Member of the National Assembly
- In office 16 May 2006 – 8 May 2026

Personal details
- Born: November 3, 1961 (age 64) Nagykanizsa, Hungary
- Party: Fidesz
- Profession: politician

= László Vigh =

Hungarian politician

László Vigh (born November 3, 1961) is a Hungarian politician, member of the National Assembly (MP) for Zalaszentgrót (Zala County Constituency V) from 2006 to 2014, and for Zalaegerszeg (Zala County Constituency I) from 2014 to 2026.

He attended elementary school in Pacsa and accomplished his studies in 1975. He passed the secondary school final examinations at Ganz Ábrahám Engineering and Transport Vocational Secondary School in Zalaegerszeg. He worked for the Fényforrás GE of Nagykanizsa from 1982 to 1986. From 1986 he continued his work in the Gelsei Farmers Cooperation.

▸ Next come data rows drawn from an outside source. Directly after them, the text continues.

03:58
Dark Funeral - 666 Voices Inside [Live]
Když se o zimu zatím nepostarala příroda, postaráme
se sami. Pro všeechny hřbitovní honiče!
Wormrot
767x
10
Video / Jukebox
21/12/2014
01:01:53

From 1994 until 2014, he served as the mayor of Felsőrajk. Between 2002 and 2006 he was the Chairman of the Cultural Committee of the General Assembly of Zala County and member of the Committee on Sport and Youth. He was head of the Sport Association of Felsőrajk and leader of the village affairs of the Fidesz branch in Zala County. As a member of the parish church of Felsőrajk he is also an organiser of the local religious activity and head of the civil guard of the town. He is a founding member and member of the board of the recently founded Griff Puppet Theatre. During the parliamentary election held in 2006, he was elected MP for Zalaszentgrót. He was appointed member of the Local Government and Urban Development Committee on 30 May 2006, holding the office until 5 May 2014. He repeated his success as MP for Zalaszentgrót during the 2010 parliamentary election. Vigh was elected MP for Zalaegerszeg in the 2014, 2018 and 2022 parliamentary elections. He was a member of the Committee on Legal Affairs from May 2014 to May 2026. He also functioned as vice-chairman of the aforementioned committee from June 2022.

He did not run in the 2026 Hungarian parliamentary election.